Key Responsibilities
• Design, develop, and maintain enterprise ETL pipelines supporting large-scale data platforms
• Build and optimize Python-based data transformation logic (data A → B implemented in Python)
• Develop scalable data processing solutions using Spark and Databricks
• Support enterprise analytics and regulated reporting initiatives
• Implement data validation, reconciliation, and audit-traceable pipelines
• Write and optimize complex SQL across enterprise data platforms (Snowflake, Oracle, SQL Server, Teradata)
• Participate in legacy ETL modernization initiatives (e.g., Informatica or shell to Python conversions)

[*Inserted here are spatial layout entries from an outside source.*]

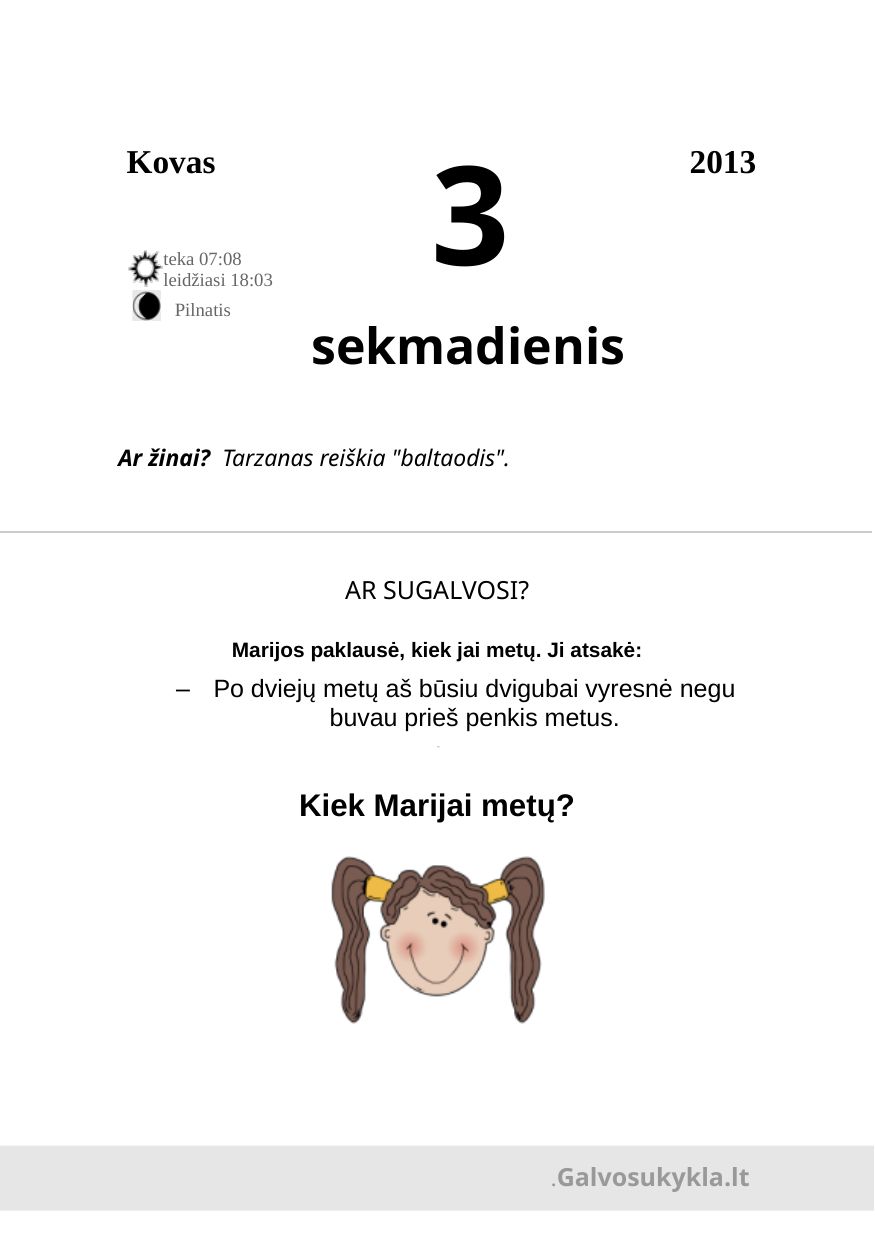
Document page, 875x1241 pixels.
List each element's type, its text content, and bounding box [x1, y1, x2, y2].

table_header Pilnatis [118, 288, 298, 379]
table_header 3 sekmadienis [299, 118, 638, 379]
picture [323, 852, 551, 1030]
subtitle Kiek Marijai metų? [118, 787, 756, 823]
table_header Kovas teka 07:08 leidžiasi 18:03 [118, 118, 298, 287]
text Ar žinai? Tarzanas reiškia "baltaodis". [118, 442, 756, 473]
list Po dviejų metų aš būsiu dvigubai vyresnė negu buvau prieš penkis metus. [156, 674, 756, 732]
table_header 2013 [638, 118, 756, 379]
text Marijos paklausė, kiek jai metų. Ji atsakė: [118, 638, 756, 662]
text AR SUGALVOSI? [118, 573, 756, 607]
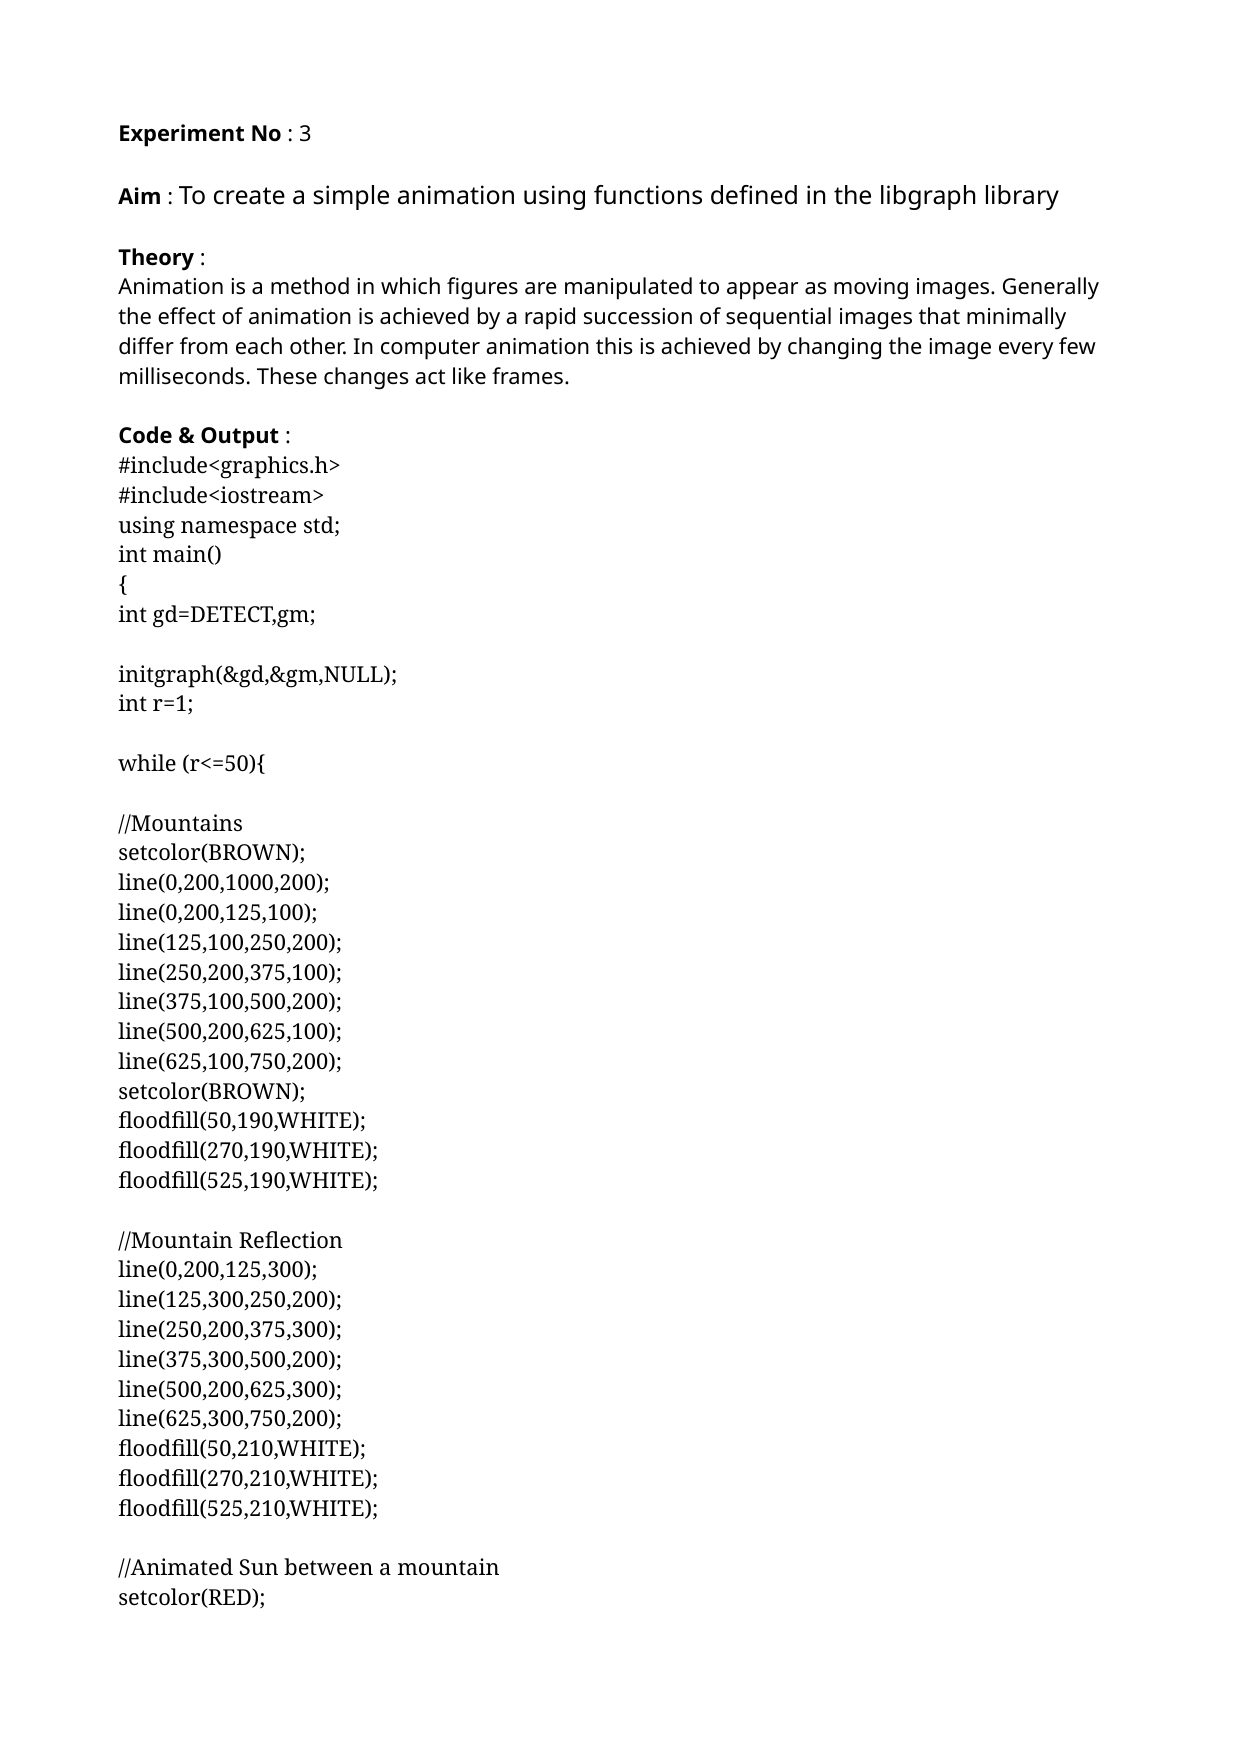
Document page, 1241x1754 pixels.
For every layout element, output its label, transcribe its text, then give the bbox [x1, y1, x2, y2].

text line(500,200,625,100); [118, 1016, 1122, 1046]
text Aim : To create a simple animation using functions defined in the libgraph library [118, 178, 1122, 212]
text int r=1; [118, 688, 1122, 718]
text line(0,200,125,300); [118, 1254, 1122, 1284]
text line(375,300,500,200); [118, 1344, 1122, 1374]
text floodfill(270,190,WHITE); [118, 1135, 1122, 1165]
text line(500,200,625,300); [118, 1374, 1122, 1403]
text floodfill(525,210,WHITE); [118, 1493, 1122, 1523]
text line(250,200,375,100); [118, 957, 1122, 986]
text floodfill(50,210,WHITE); [118, 1433, 1122, 1463]
text line(125,100,250,200); [118, 927, 1122, 957]
text using namespace std; [118, 510, 1122, 539]
text floodfill(50,190,WHITE); [118, 1106, 1122, 1135]
text line(0,200,125,100); [118, 897, 1122, 927]
text line(125,300,250,200); [118, 1284, 1122, 1314]
text //Mountains [118, 808, 1122, 837]
text while (r<=50){ [118, 748, 1122, 778]
text //Animated Sun between a mountain [118, 1552, 1122, 1582]
text Theory : [118, 242, 1122, 271]
text initgraph(&gd,&gm,NULL); [118, 659, 1122, 688]
text Code & Output : [118, 420, 1122, 450]
text Animation is a method in which figures are manipulated to appear as moving images. Generally the effect of animation is achieved by a rapid succession of sequential images that minimally differ from each other. In computer animation this is achieved by changing the image every few milliseconds. These changes act like frames. [118, 271, 1122, 391]
text line(625,100,750,200); [118, 1046, 1122, 1076]
text line(625,300,750,200); [118, 1403, 1122, 1433]
text setcolor(BROWN); [118, 1076, 1122, 1106]
text #include<graphics.h> [118, 450, 1122, 480]
text floodfill(525,190,WHITE); [118, 1165, 1122, 1195]
text Experiment No : 3 [118, 118, 1122, 148]
text { [118, 569, 1122, 599]
text line(250,200,375,300); [118, 1314, 1122, 1344]
text setcolor(RED); [118, 1582, 1122, 1612]
text floodfill(270,210,WHITE); [118, 1463, 1122, 1493]
text #include<iostream> [118, 480, 1122, 510]
text int main() [118, 539, 1122, 569]
text //Mountain Reflection [118, 1225, 1122, 1254]
text int gd=DETECT,gm; [118, 599, 1122, 629]
text setcolor(BROWN); [118, 837, 1122, 867]
text line(0,200,1000,200); [118, 867, 1122, 897]
text line(375,100,500,200); [118, 986, 1122, 1016]
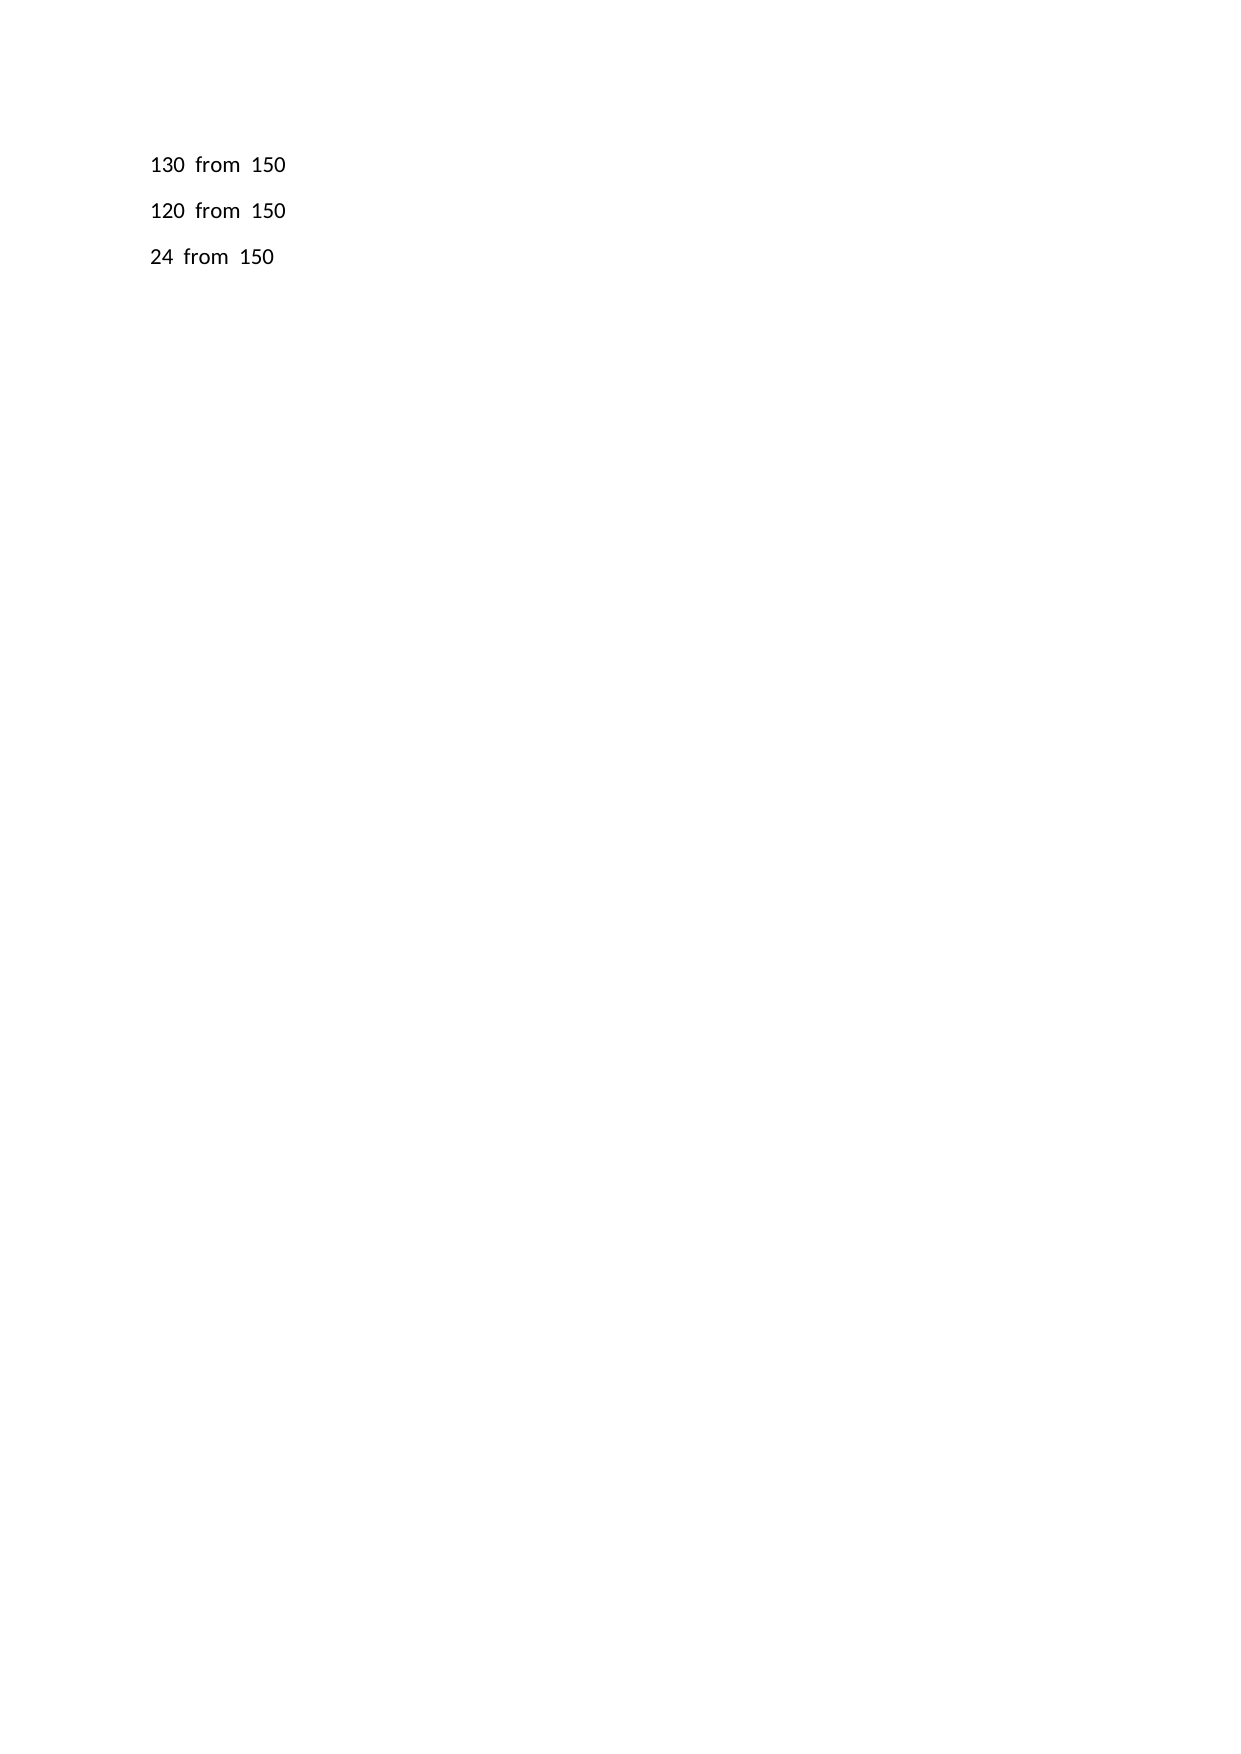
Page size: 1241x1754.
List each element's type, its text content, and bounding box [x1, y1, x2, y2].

text 130 from 150 [150, 150, 1090, 178]
text 120 from 150 [150, 196, 1090, 224]
text 24 from 150 [150, 242, 1090, 270]
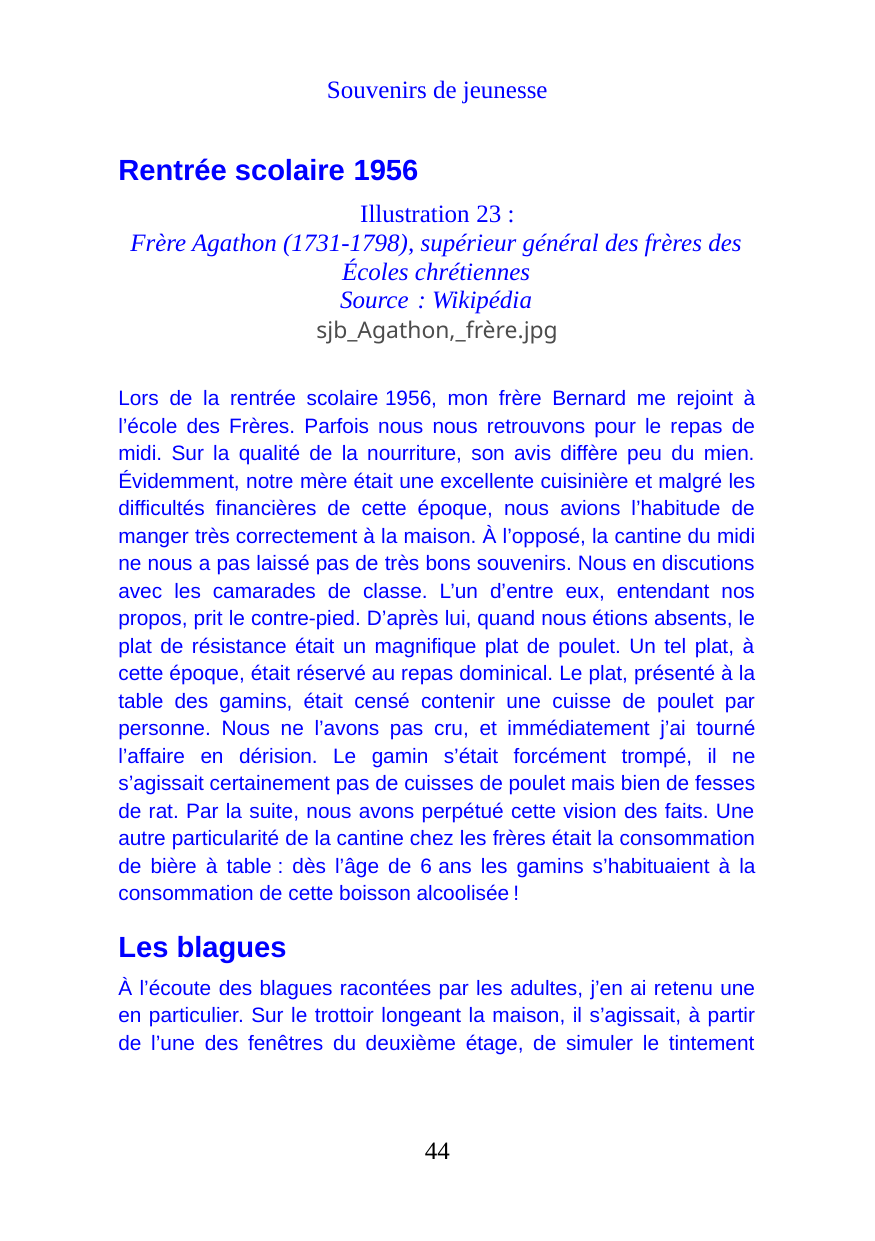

• Support cloud-based data architectures within Azure environments
• Collaborate with architects, analysts, QA, and reporting teams to ensure data quality and accuracy
• Participate in CI/CD, code reviews, and source control using Azure DevOps and GitHub
• Support production operations, incident resolution, and root-cause analysis
Required Qualifications
• 5+ years of enterprise data engineering experience
• 5+ years of hands-on ETL development (Informatica PowerCenter, Azure Data Factory, or similar tools)
• 5+ years of Python development focused on data engineering and transformation logic
• 3+ years of Spark-based processing (Databricks or equivalent)
• Strong SQL expertise across large relational databases
• Experience working in regulated, audit-sensitive environments
• Strong analytical, troubleshooting, and problem-solving skills
• Bachelor’s degree or higher in Computer Science, Engineering, Analytics, or related field
Preferred Qualifications
• Experience supporting large enterprise data warehouse environments
• Healthcare or public-sector data experience preferred
• Experience with data quality frameworks and reconciliation processes
• Scripting experience (PowerShell or Bash)
• Experience designing or consuming REST APIs
• Cloud-based data engineering experience in Azure
• Azure data or analytics certifications
Work Environment
This role is fully remote within the continental U.S. Occasional travel to Springfield, IL may be required based on project needs.
Onboarding: This role will require a background check and drug screen.